Exercise – Output the lines of the entries below beginning at the one with "22: (1057, 486)" and ending with the last, exactly as written and without pictures.

Records to use –
+===+
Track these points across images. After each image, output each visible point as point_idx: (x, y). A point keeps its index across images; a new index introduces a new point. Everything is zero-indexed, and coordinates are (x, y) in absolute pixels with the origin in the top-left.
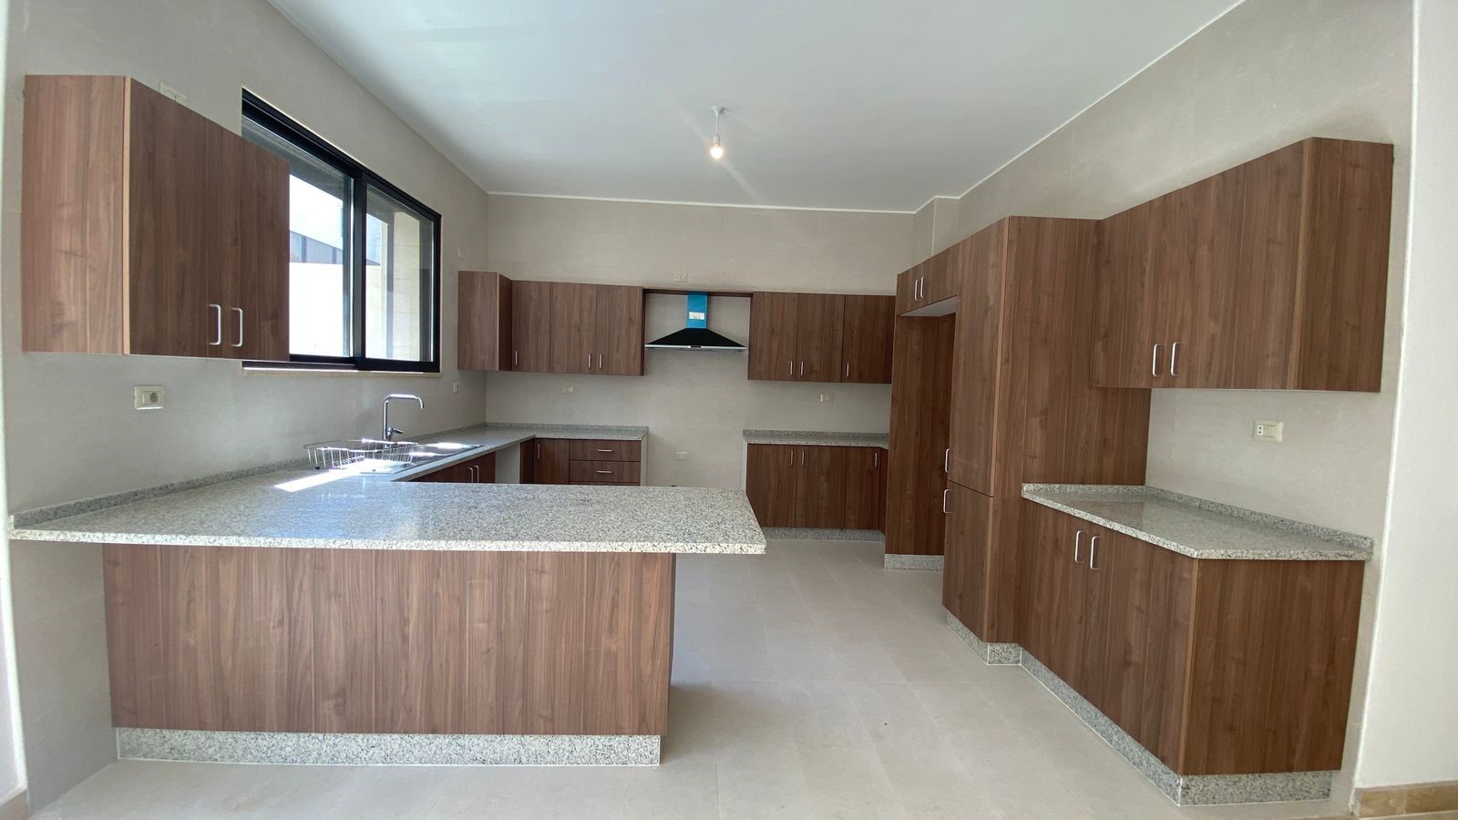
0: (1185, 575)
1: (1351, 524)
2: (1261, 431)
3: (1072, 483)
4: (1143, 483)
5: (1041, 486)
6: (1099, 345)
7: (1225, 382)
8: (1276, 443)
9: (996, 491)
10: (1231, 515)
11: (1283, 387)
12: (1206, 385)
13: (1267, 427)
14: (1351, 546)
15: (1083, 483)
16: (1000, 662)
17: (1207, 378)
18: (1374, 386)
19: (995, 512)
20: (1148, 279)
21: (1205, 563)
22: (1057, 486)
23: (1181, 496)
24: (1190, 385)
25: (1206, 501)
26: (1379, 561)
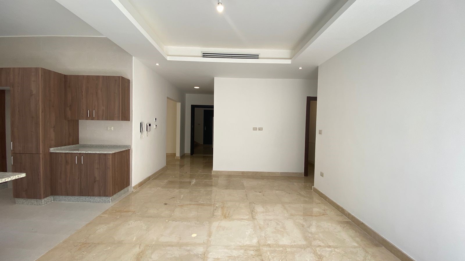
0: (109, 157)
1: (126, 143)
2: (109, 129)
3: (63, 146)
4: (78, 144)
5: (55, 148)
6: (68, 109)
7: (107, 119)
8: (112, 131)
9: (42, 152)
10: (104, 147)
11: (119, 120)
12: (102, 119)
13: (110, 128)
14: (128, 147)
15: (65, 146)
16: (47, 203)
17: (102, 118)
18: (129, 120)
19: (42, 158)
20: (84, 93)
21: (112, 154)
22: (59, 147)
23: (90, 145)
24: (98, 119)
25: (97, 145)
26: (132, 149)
+===+
Response area –
22: (1057, 486)
23: (1181, 496)
24: (1190, 385)
25: (1206, 501)
26: (1379, 561)
0: (109, 157)
1: (126, 143)
2: (109, 129)
3: (63, 146)
4: (78, 144)
5: (55, 148)
6: (68, 109)
7: (107, 119)
8: (112, 131)
9: (42, 152)
10: (104, 147)
11: (119, 120)
12: (102, 119)
13: (110, 128)
14: (128, 147)
15: (65, 146)
16: (47, 203)
17: (102, 118)
18: (129, 120)
19: (42, 158)
20: (84, 93)
21: (112, 154)
22: (59, 147)
23: (90, 145)
24: (98, 119)
25: (97, 145)
26: (132, 149)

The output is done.